黯默如心頭、眉頭一跳,問,“你怎知朕在等人?而不是在等其他的東西?”

衛風笑了笑,並未隱瞞,直說道,“我跟隨陛下多年,陛下隻要在思念您的母後之時,眼裏流出的情愫總是那般憂傷。近來陛下總是這般,而那深情裏還有著……點滴的柔情,陛下怕是歡喜上了某個人?”

黯默如苦笑,伸手摸了摸自己的臉,似乎有些不可置信。自己已經有多久沒有動過感情了,冰冷的心,就和那冬天的雪一樣寒冷。如今那個女子的離去,自己竟會在不經意間讓人察覺出自己反常的一係列的行為,原來自己終究還是會被影響著,原來自己終究還是無法像別人說得那樣變得徹底冷血。

從不認為會喜歡上他任何一個人,但是現在,要如何去說自己其實沒有?就連自己曾經最得力的屬下也從蛛絲馬跡般看出來,自己要怎麼去否認?

原來,她對自己的影響那麼大。

“衛風,你下去吧,我想一個人靜一靜。”黯默如閉上眼睛站在窗邊,深吸了一口氣。

“是,陛下。”衛風走之前輕輕歎了聲,似乎那悠遠的母親的歎息。

——

朝洛走的時候帶著卿長和君玉恒一起去了黯祁峰那裏,說是自己結拜之人,不可丟下。自己其實是很想趁這個機會把君玉恒打發掉的,畢竟留著這樣一個危險的人,總是不好的,但卻終究找不到什麼理由趕走他,每次都被他輕易地躲過。

今日正服見那個曾經得朝國太子,想必不會那麼順利。

朝洛在門外久久沒有動,然後終於鼓足勇氣,邁上台階,向大殿走去。

“微臣鳳弦歌,拜見淮王。”不卑不吭,謙遜有禮,畢竟一見麵不能傷了和氣不是?

“不必多禮。”手一揮,示意朝洛站起身,那姿態好像真的像個帝王一般。但相像終歸是相像,終歸是假的,這是不能改變的事實。就算他再有帝王之風,現在的皇帝也不是他。

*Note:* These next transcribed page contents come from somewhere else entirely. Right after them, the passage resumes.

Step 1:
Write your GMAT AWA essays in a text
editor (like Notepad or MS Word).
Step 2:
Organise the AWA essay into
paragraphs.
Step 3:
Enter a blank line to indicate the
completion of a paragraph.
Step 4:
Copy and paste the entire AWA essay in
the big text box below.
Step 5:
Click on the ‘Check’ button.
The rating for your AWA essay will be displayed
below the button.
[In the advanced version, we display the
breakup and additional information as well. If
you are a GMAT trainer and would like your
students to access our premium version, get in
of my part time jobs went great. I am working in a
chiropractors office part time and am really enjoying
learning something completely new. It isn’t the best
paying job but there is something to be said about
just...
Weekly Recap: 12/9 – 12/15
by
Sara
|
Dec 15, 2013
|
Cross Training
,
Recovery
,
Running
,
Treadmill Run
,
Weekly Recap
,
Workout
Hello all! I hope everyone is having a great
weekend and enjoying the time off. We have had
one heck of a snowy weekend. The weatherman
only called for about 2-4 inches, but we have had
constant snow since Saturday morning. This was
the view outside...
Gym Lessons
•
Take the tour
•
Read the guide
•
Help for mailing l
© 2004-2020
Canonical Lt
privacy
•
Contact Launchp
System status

“鳳卿鞍馬勞頓,幸苦了。本王聽說鳳卿被罷官,惋惜鳳先生這樣的人才被埋沒,所以特意請先生來,不知先生可有意助本王?”

朝洛嘴唇一勾,心想著果然,但麵上是不好做出來的,“朝廷待我棄如敝屣,我已不必為朝廷效力。今日幸有淮王賞識,若王不棄,臣定當效犬馬之勞。”一番言語,說的是黯祁峰心花怒放,這麼一個人才就給自己招攬到了。

“既然如此,本王定會重重任用你。”隨即大笑三聲。

“微臣在此謝過。”

朝洛很快就退出了那個地方,避免不必要的瑪法。畢竟自己剛剛過來,少不了別人的一番挖苦,自己不早撤出去,難道等著別人來找自己麻煩麼?

回到客棧,因為匆匆趕來,還未有府邸居住,所以隻能暫居客棧。朝洛走到房間,還未踏進門就能聽到君玉恒的聲音,朝洛皺了皺眉。

“今日前去,可好?”君玉恒笑道。

朝洛沒有什麼表示,既沒有點頭,又沒有搖頭,似乎是太累了,不想理別人。

坐在一旁的卿長看到朝洛回來後,有些小激動,上前想要與他說說話,但他臉上的表情似乎不願與他人交談也就此作罷。

“無礙。隻是這幾日還要委屈在客棧呆兩天。”

君玉恒心下詫異,按理來說應該不會這麼簡單。現在正是朝國關鍵的時候,應該加緊時間才對,為什麼會把這個不惜派了多次去請的人晾在一邊?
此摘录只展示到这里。